Once in a great while I will be the first person to arrive at the office and then I’m forced to dig my keys back out of my suitcase of a purse and unlock the door.

This would not be that big a deal…except that I’m then required to disarm the alarm. And that task, my friends, is not a good way to start my day. Why? Because I hate the loud beeping noise the alarm makes. And when I enter the code to disarm the alarm, the little red light refuses to turn green. So, while the beeping continues, I enter the code again. And, yes, the alarm continues to beep and the red light continues to flash at me.

By this point, I’m starting to panic because I know there are only so many seconds left before the horrendously LOUD screeching alarm starts. So I enter the code in once again – and by this point, I’m furiously punching the keypad.

If the light doesn’t switch to green, one of two things will happen: 1) I will have mere nanoseconds to try the code one more time, which I enter amid loud cursing, or 2) the alarm will start and then I will have to answer the ringing of the phone that I can barely hear when the alarm company calls to get me to utter some secret code that I can barely remember.

Most of the time, I’m able to turn off the alarm. So apparently the cursing helps.

I am, by the way, entering the correct digits to the code. But for some reason, the keypad doesn’t like the way I enter them.

Needless to say, I’m never anxious to be the first person to enter the building.

I was a little nonplussed this morning to realize that I was, indeed, the first to arrive. So I dawdled in my car for a minute or two hoping against hope that someone else would show up. I listened to the answer to a trivia question on the radio. I took a few last sips of my coffee. I searched – without success – for my umbrella (which I would later discover hiding under my desk).

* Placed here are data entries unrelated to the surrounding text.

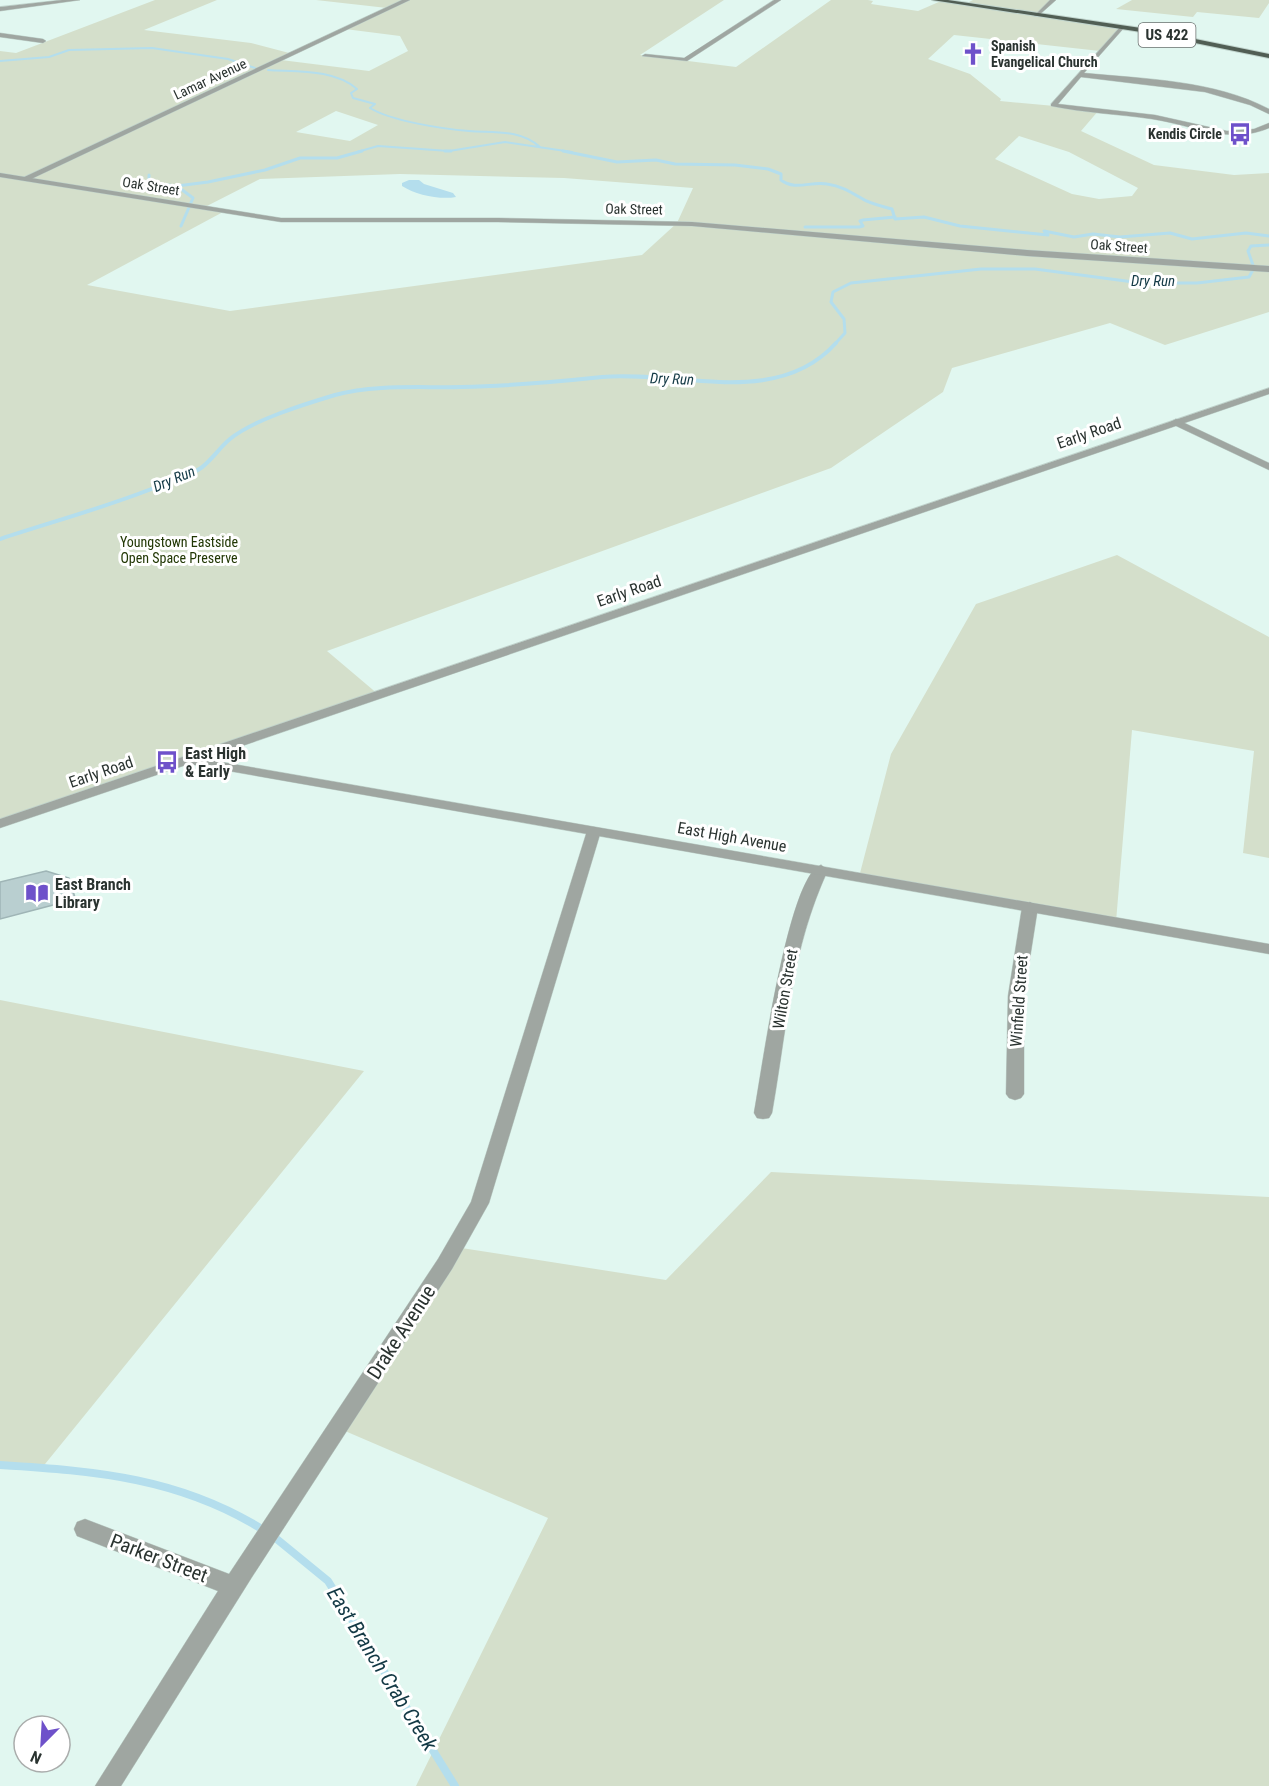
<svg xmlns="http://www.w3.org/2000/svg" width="1269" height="1786" font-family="'Roboto Condensed',sans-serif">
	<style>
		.green { fill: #d4dfcb; fill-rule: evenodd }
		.water { fill: #b4deed }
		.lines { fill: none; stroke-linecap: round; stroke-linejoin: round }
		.stream-far3 { stroke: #b4deed; stroke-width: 2 }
		.stream-far2 { stroke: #b4deed; stroke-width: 3 }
		.stream-far1 { stroke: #b4deed; stroke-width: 4 }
		.stream { stroke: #b4deed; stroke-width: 8 }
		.building { fill: #b9cfd0; stroke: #9fb5b6; stroke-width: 1.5 }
		.minor-casing { stroke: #c0d4cd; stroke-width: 1 }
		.tertiary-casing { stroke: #c0d4cd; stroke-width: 1 }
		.trunk-casing { stroke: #c0d4cd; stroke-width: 2 }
		.minor { fill: #9fa6a1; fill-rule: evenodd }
		.tertiary { fill: #9fa6a1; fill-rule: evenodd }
		.trunk { fill: #515e54; fill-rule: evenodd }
		.labels { text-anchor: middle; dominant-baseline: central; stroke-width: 6; stroke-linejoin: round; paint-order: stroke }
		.far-poi-label { font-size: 14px; font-weight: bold; fill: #2a3330; stroke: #fff; text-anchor: start }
		.far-street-label { font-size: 14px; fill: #2a3330; stroke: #fff }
		.far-park-label { font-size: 14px; fill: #213704; stroke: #fff }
		.shield { fill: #fff; stroke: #6a706e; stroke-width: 1.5 }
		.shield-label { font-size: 15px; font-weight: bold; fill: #2a3330 }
		.far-water-label { font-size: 15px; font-style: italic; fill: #133945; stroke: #fff }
		.street-label { font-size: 16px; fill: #2a3330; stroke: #fff }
		.poi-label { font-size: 16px; font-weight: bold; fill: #2a3330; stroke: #fff; text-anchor: start }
		.near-street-label { font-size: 20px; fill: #2a3330; stroke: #fff }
		.near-water-label { font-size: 21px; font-style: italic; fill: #133945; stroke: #fff }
	</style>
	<rect width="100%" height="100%" fill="#e1f7f0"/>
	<path class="green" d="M155,0h62l-73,30 107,13 42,11 -12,6 88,11 39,-20 -8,-15 -55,-7 42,-21 -71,-8h408l-84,55 96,12 95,-67h37l5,1 -2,3 47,7 23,-10 24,3 8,-4h80l-16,14 84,14 -21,23 -146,-16 -26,24 42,15 31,25 -1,2 99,9 -18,21 73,34 80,10 35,-2v139l-104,33 -55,-22 -158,45 -9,24 -112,76 -504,183 52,44 -379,129v-773l16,2zM336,111l42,14 -28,16 -54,-9zM1019,136l50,16 69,36 -6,8 -33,3 -27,-5 -77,-35zM400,174l164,4 129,10 -16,35 -35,32 -412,56 -143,-26 136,-73 -20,-4 57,-29z
		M1132,0h137v3l-10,15 -62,-6 -4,5 -77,-8z
		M1117,555l152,82v221l-26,-5 11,-102 -122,-21 -16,192 -257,-45 32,-123 85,-150z
		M0,1000l364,71 -323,398 -41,-4z
		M771,1172l498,25v589h-853l132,-268 -210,-90 117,-181 211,33z"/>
	<path class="water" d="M409,180h10l5,4 29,9 3,4c-16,3 -40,-2 -54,-11v-3z"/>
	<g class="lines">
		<path class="stream-far3" d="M0,61l49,-4 20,-7 83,-2 76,11 27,9
			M268,70c29,2 66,-1 89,19l-6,4 2,5 22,6 -5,4c21,13 73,21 99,23 25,2 51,-2 71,16
			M357,152l21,-6 71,5 56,-9 67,10"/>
		<path class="stream-far2" d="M445,151h6
			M563,151l54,11 39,-2 19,4 60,1 33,4 13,5v6c14,11 30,1 46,4 14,2 22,7 34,14 9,6 21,8 31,11l3,10 29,-2 36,9 88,9 -4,-4 30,6 19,-3 27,3 50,-4 22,6 54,-6 23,3
			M149,175v8l28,3 31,-4 57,-12 35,-12h37l25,-7
			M177,186l16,12 -12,28
			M805,227h54l4,-1 -3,-5 3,-1 32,-3
			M835,344l10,-11 -1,-14 -13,-17 2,-10 18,-9 130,-14h54l106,14h56l52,-6 5,-9 -6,-17 3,-5 18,-1"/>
		<path class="stream-far1" d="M0,539c54,-18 111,-33 164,-55 11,-5 27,-9 37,-16 11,-8 19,-21 29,-29 23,-19 75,-35 105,-44 40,-11 85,-7 126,-8 48,-1 94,-5 141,-10 76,-7 175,32 234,-34"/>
		<path class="stream" d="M0,1465c97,6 181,13 265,66
			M273,1536l55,45 127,205"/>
	</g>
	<path class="building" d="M46,871l23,7 8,26 -19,5 -1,-5 -57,15v-37z"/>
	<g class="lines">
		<g class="minor-casing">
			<path id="minor" d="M62,0h18l-80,11v-4z
				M402,0h8l-383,181 -7,-2z
				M774,0h7l-94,61 -45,-5 3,-2 39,4z
				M1050,0h6l-18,16h-4z
				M1121,26l2,3 -39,44c61,6 130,7 185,36v5l-19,-9 -45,-13 -124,-15 -23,27 97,11 72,16 27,-2 15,-6v5c-40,17 -77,-3 -117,-9 -34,-5 -68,-6 -101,-13v-2z
				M0,33l43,6 3,2 -3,2 -43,-6z
				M1176,419l93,44v7l-97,-46 -1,-2z
				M594,827l7,4 -112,372 -37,66 -200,308 -131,209h-26l123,-195 -141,-55 -3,-7 3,-7 8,-3 144,55 209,-315 33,-57 116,-371z
				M821,865l7,5c-37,80 -41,158 -56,243l-3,5 -6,1 -6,-1 -3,-5c7,-37 34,-239 67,-248z
				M1030,902l8,5 -14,89v98l-3,4 -6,2 -6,-2 -3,-4 2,-98 14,-89z"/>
		</g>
		<g class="tertiary-casing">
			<path id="tertiary" d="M0,173l281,45h217l194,4 335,28 242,16v6l-242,-16 -335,-30 -194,-4h-217l-281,-45z
				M1269,388v6l-1065,365 1065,185v10l-1080,-190 -189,64v-9z"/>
		</g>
		<g class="trunk-casing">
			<path id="trunk" d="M932,0h16l193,28 128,26v4l-128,-26z"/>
		</g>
		<use href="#minor" class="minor"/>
		<use href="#tertiary" class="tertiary"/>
		<use href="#trunk" class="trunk"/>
	</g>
	<defs>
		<g id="church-bare" transform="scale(1.8)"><path d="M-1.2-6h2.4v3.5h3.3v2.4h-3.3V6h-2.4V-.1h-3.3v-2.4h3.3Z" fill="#6e51ca" stroke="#fff" stroke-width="2.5" paint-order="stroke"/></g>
		<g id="bus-bare" transform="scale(1.8)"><path d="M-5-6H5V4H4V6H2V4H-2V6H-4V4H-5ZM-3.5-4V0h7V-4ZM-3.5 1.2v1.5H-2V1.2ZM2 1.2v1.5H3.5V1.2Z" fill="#6e51ca" stroke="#fff" stroke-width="2.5" paint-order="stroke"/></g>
		<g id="library-bare" transform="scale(1.8)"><path d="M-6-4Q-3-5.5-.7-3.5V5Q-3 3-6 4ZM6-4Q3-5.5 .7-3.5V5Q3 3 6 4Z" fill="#6e51ca" stroke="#fff" stroke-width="2.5" paint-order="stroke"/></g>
	</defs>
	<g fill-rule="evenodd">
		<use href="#church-bare" x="973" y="54"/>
		<use href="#bus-bare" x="1240" y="134"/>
		<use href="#bus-bare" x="167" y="762"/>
		<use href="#library-bare" x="37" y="893"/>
	</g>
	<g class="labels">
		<g class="far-poi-label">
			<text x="991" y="46">Spanish<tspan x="991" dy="16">Evangelical Church</tspan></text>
			<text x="1222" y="134" text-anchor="end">Kendis Circle</text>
		</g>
		<g class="far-street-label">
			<text transform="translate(210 79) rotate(-25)">Lamar Avenue</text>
			<text transform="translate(151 186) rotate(9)">Oak Street</text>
			<text transform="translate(634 209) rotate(1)">Oak Street</text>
			<text transform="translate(1119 246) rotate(4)">Oak Street</text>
		</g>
		<g class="far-park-label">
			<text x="179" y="542">Youngstown Eastside<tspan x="179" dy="16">Open Space Preserve</tspan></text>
		</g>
		<rect class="shield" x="1138.5" y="23" width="57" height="24" rx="4.5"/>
		<g class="shield-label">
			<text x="1167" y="35">US 422</text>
		</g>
		<g class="far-water-label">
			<text x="1153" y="281">Dry Run</text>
			<text transform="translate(672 379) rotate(2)">Dry Run</text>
			<text transform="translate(174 479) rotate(-23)">Dry Run</text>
		</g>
		<g class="street-label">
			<text transform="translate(1089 433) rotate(-19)">Early Road</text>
			<text transform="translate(629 591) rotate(-19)">Early Road</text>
			<text transform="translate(101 772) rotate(-19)">Early Road</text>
			<text transform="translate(732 837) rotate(10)">East High Avenue</text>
			<text transform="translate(785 989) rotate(-80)">Wilton Street</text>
			<text transform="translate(1019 1001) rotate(-86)">Winfield Street</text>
		</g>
		<g class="poi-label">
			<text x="185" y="753">East High<tspan x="185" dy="18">&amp; Early</tspan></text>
			<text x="55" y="884">East Branch<tspan x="55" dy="18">Library</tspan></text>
		</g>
		<g class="near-street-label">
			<text transform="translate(401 1332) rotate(-57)">Drake Avenue</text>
			<text transform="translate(159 1558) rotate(21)">Parker Street</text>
		</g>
		<g class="near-water-label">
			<text transform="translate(382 1669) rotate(58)">East Branch Crab Creek</text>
		</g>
	</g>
	<g transform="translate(42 1744) rotate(204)"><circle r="28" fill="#ffffff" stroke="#aaadac" stroke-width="1.5"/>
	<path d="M0-4.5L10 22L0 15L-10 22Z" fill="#6e51ca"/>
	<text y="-9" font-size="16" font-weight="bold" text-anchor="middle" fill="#2a3330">N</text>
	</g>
</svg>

I even checked the status of my fingernails and debated about taking a few moments to polish my nails with the handy bottle of nail polish I carry in my purse for just such stalling moments. I didn’t – but mostly because I realized I’d probably smudge them in my panicked state while punching in the alarm code.

And then, realizing I couldn’t put it off any longer, I got out of my car. With a heavy sigh and a "put-upon" look on my face, I made the long slow trek up to the dreaded door to the office.

I pulled my big wad of keys out of my purse and – almost as if I were moving in slow motion – started to put the key into the lock and…

…the key didn’t fit!

Oh happy day!!

No, the locks hadn’t been changed in a not-so-subtle message telling me my job had been eliminated. Instead, when I took a closer look at the key, I realized it was badly twisted. And, yes, this happened last week when I inadvertently tried to grind up my keys in the garbage disposal. Clearly, I hadn’t examined all of my keys carefully.

So, even though it was a rainy and rather cold morning, I happily and patiently waited for someone else to arrive so they could let me in.

And did my colleague have any problem whatsoever keying in the code and disarming the alarm? Of course not.

So it’s me. Gotta be me. Sigh…

I spent the morning feeling relieved that I would no longer be responsible for opening the office door what with the bent and twisted key and all.

And then I came back from lunch to find a shiny new key sitting in the middle of my desk. Mocking me.

Hmmm… Wonder if anyone offers a remedial alarm disarming course?